A tese da ilegalidade de Israel é particularmente estranha da parte de quem faz da retórica do respeito total pelas resoluções da ONU um ponto central do seu argumento. A certidão de nascimento do novo Estado judaico é precisamente uma resolução das Nações Unidas, a 181 de 29 de novembro de 1947, que estabeleceu o fim do mandato britânico e a existência de Israel e da Palestina como Estados independentes. Israel aceitou. Todos os vizinhos árabes a rejeitaram, durante décadas. Note-se que os mesmos Estados árabes também recusaram, durante décadas, a criação de uma Palestina independente. Por isso, Gaza foi administrado pelo Egito de 1948-1967, como um território dependente.

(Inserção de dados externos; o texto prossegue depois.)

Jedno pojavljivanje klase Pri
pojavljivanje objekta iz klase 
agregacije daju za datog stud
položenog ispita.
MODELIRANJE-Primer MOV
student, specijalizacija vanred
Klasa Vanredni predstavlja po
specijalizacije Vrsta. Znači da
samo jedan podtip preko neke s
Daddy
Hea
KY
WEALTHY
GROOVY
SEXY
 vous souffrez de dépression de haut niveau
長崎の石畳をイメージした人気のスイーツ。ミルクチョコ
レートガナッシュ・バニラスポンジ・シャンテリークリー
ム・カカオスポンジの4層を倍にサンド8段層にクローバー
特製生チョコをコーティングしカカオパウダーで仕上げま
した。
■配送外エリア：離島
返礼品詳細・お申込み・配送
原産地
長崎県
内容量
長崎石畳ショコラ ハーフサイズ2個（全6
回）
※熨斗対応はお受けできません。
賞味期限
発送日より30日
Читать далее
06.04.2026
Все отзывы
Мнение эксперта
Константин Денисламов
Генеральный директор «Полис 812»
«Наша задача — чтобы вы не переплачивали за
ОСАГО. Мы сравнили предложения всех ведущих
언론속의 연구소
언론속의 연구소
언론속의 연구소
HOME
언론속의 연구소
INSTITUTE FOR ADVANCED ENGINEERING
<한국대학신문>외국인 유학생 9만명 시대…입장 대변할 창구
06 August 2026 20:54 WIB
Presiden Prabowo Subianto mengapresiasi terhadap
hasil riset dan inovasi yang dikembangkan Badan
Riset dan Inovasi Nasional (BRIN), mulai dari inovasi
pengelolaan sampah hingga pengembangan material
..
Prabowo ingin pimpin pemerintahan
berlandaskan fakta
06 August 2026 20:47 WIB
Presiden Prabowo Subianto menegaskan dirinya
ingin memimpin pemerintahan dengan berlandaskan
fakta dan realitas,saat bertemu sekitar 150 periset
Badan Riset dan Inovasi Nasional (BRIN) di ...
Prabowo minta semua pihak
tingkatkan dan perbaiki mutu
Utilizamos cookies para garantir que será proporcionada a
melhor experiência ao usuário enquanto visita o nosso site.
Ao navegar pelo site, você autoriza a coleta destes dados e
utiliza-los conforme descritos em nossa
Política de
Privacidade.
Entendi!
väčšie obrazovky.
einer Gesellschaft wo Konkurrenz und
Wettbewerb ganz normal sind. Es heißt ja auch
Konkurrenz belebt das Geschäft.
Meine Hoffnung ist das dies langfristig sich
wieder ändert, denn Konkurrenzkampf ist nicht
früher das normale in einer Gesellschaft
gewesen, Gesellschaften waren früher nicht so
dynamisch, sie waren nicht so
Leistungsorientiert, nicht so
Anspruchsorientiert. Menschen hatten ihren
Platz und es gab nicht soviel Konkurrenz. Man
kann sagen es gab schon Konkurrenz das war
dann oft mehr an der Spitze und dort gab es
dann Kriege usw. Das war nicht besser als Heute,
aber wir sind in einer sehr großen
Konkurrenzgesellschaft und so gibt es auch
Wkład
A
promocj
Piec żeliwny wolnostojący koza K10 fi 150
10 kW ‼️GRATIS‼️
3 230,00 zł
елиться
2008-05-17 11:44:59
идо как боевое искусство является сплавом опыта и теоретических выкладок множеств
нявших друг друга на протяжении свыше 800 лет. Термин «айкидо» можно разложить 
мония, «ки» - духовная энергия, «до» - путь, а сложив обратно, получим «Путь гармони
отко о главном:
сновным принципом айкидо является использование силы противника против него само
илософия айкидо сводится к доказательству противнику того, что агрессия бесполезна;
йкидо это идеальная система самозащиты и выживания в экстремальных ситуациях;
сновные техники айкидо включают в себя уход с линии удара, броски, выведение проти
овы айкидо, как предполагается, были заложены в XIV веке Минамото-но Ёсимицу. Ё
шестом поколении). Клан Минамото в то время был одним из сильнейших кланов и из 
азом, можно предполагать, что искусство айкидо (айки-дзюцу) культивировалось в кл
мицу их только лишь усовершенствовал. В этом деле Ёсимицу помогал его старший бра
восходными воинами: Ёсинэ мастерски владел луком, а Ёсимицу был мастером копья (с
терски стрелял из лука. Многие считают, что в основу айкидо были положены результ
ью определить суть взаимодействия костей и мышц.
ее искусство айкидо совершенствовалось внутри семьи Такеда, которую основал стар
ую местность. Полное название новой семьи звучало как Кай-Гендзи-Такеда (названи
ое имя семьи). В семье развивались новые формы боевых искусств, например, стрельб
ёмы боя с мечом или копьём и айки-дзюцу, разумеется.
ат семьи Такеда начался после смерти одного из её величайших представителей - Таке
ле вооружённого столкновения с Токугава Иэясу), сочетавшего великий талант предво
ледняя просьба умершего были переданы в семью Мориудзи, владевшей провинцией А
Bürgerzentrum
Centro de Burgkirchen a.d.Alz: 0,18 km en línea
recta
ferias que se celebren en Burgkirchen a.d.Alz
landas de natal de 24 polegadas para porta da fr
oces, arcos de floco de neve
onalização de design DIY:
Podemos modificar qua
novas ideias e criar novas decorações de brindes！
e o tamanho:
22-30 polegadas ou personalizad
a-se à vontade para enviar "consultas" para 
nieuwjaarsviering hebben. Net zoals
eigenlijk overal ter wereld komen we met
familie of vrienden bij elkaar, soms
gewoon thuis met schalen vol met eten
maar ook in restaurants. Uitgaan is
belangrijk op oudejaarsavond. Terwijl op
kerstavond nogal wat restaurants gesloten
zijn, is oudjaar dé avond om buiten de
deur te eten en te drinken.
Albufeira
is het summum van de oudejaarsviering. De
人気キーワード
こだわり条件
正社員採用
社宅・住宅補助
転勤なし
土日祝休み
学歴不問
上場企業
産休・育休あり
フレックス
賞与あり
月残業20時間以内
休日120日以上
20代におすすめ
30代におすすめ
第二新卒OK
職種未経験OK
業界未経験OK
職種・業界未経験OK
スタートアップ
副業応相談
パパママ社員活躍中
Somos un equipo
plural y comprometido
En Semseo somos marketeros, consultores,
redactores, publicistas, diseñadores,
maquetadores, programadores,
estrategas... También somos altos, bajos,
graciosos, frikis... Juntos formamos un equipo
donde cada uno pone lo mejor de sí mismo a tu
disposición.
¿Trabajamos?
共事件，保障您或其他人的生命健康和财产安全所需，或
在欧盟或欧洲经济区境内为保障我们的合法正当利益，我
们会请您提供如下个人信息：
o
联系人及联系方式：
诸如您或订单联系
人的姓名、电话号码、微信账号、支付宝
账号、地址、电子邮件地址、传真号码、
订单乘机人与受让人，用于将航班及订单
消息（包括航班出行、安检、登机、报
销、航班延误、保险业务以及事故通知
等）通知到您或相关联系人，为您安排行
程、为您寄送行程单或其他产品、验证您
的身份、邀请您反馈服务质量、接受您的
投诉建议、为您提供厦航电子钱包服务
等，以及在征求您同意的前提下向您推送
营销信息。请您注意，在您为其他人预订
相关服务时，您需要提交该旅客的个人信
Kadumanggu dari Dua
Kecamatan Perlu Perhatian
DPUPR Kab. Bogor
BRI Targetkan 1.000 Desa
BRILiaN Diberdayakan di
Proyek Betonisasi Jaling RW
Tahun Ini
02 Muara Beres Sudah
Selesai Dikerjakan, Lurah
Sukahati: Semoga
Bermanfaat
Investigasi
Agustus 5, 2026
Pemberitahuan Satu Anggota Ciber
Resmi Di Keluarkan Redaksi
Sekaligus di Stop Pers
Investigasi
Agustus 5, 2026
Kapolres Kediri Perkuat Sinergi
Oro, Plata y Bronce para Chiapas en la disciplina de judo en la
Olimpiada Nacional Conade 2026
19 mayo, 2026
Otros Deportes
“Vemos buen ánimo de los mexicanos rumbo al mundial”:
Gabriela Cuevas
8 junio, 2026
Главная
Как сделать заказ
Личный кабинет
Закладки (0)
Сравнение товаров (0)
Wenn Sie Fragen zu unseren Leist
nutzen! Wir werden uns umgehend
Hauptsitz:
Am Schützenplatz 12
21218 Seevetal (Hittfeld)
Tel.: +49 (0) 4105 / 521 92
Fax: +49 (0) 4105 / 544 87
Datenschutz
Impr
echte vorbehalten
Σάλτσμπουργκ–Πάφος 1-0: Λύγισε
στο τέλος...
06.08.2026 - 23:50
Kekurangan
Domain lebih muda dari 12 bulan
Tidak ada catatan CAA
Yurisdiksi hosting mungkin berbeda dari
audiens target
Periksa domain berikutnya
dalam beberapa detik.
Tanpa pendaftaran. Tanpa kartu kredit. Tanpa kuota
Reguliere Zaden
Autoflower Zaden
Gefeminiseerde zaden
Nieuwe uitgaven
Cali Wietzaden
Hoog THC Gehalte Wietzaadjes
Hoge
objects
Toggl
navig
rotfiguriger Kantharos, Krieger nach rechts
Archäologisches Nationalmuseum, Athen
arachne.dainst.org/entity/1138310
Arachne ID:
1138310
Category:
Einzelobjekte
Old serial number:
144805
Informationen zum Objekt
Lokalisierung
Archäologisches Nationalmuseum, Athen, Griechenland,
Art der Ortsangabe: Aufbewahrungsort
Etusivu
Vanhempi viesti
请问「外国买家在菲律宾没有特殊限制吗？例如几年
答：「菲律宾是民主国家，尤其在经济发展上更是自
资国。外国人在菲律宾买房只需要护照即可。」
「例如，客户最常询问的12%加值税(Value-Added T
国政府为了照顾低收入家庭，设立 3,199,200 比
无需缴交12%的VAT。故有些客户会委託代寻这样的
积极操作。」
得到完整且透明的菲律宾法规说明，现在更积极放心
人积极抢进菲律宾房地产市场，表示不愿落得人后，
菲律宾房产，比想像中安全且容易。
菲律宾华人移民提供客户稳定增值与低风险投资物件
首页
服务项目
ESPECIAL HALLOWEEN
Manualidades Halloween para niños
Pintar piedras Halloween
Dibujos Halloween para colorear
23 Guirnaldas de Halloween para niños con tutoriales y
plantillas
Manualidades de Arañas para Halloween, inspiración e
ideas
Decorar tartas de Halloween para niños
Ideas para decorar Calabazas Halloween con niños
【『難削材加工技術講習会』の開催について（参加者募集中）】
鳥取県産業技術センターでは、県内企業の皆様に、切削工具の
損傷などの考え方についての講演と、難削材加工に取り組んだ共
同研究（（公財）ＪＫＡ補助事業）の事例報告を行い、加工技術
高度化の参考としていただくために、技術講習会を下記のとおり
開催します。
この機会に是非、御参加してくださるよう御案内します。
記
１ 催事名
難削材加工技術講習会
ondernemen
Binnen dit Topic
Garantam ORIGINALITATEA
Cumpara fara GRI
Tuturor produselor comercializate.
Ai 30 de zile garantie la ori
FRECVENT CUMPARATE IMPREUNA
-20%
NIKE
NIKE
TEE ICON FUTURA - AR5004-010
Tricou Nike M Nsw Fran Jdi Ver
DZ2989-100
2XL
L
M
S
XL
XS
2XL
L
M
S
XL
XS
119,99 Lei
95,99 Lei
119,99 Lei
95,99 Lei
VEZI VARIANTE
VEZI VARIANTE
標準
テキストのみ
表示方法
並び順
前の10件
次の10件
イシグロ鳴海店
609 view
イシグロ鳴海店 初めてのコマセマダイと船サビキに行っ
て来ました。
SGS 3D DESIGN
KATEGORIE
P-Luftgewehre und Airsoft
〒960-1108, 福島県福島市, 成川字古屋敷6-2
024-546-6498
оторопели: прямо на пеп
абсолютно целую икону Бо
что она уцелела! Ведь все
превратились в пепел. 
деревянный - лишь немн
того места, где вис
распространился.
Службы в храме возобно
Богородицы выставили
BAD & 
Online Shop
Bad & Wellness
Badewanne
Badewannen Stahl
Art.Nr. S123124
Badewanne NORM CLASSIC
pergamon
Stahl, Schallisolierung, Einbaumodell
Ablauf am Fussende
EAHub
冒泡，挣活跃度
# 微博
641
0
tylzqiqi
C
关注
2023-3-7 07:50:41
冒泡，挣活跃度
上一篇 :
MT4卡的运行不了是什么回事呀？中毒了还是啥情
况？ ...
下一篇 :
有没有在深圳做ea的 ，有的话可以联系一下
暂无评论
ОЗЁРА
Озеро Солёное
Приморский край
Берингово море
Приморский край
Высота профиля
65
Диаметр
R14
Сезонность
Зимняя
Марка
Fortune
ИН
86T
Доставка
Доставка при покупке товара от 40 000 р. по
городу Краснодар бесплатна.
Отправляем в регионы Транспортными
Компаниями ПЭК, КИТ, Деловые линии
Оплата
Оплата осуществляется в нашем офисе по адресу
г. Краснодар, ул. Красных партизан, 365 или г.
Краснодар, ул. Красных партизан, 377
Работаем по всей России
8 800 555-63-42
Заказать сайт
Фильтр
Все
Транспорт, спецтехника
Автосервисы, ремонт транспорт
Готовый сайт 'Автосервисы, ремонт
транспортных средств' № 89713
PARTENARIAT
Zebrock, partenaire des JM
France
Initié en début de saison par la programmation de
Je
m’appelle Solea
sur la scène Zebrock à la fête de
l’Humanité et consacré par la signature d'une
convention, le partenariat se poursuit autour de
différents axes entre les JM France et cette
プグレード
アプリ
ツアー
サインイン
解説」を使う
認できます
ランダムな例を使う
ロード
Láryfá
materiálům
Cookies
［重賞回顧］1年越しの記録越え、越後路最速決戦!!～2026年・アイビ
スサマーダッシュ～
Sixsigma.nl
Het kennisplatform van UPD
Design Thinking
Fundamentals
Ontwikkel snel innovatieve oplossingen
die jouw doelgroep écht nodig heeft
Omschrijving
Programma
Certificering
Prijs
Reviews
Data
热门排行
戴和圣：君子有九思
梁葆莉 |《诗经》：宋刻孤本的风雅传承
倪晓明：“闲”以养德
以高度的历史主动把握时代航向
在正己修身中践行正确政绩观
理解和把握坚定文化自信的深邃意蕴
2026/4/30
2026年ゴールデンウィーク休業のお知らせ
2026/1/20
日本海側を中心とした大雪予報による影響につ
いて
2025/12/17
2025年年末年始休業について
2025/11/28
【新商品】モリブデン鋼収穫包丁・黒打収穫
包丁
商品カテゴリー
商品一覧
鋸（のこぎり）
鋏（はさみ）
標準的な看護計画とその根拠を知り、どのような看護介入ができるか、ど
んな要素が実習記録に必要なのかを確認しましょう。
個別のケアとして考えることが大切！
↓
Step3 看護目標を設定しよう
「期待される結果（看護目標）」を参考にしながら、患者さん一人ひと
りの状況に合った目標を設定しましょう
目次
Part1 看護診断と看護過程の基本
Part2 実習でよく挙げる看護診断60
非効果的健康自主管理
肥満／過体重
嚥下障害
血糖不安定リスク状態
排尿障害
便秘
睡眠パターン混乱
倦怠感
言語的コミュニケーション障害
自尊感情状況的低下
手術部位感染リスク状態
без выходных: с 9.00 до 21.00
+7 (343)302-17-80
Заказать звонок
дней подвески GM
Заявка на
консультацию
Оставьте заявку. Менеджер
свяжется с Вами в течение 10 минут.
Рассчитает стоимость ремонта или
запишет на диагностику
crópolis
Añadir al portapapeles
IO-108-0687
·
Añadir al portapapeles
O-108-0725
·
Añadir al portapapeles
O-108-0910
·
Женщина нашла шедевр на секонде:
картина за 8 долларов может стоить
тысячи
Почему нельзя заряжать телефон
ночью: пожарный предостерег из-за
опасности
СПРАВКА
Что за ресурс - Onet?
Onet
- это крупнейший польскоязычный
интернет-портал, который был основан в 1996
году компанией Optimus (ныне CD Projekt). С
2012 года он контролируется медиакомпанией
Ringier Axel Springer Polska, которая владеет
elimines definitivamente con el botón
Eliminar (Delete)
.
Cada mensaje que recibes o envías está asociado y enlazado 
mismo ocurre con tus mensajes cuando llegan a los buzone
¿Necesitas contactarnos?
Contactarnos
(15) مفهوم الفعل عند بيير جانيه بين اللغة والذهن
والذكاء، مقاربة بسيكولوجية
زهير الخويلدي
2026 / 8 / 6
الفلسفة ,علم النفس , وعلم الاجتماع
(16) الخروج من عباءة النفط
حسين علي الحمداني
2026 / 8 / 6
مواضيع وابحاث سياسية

O nacionalismo palestiniano nasceu contra Israel mas também contra os outros Estados árabes e o seu desprezo pelos interesses dos palestinianos. Seria trágico se Israel repetisse o mesmo erro, e tentasse pela força impedir um povo de ser livre e ter o seu Estado, ou se embarcasse nos delírios extremistas de novas limpezas étnicas em Gaza ou na Cisjordânia. Como a própria história de Israel mostra, é um erro pensar que o forte Golias inevitavelmente derrotará o fraco David.

Gaza não é a Ucrânia

A guerra na Ucrânia é uma guerra convencional com exércitos e uma linha da frente bem definida. Israel não tem alternativa a combater os homens armados do Hamas entre 2 milhões de civis palestinianos no meio dos quais o grupo terrorista procura deliberadamente cobertura. Não questiono o direito de palestinianos ou ucranianos a terem um Estado hoje, por não o terem tido no passado, se assim o quiserem. Rejeito é uma comparação sem sentido entre a Ucrânia e Gaza. Não há comparação entre um Estado ucraniano invadido por uma Rússia que deliberadamente ataca civis, e um movimento terrorista como o Hamas que deliberadamente atacou, torturou e matou civis israelitas e agora usa civis palestinianos como escudos humanos. Tendo em conta a prolongada ocupação de territórios palestinianos percebe-se que estes reclamem o direito à resistência, inclusive armada. Mas uma resistência armada para ser legítima tem de respeitar as leis da guerra. A Ucrânia não ataca deliberadamente, não tortura civis em cidades e aldeias russas. Sobretudo, o que a história nos mostra é que uma resistência armada que queira ser interlocutora num processo negocial não pode atacar indiscriminada e brutalmente alvos civis, tem de moderar o recurso à violência. Foi assim como as FALINTIL, em Timor Leste, ou com o IRA, na Irlanda do Norte. O Hamas não quer negociar, nunca quis, quer acabar com os moderados na Palestina, quer uma guerra total no Médio Oriente. Esperemos que Israel, mesmo com o atual chefe do governo, seja capaz de evitar cair nessa armadilha.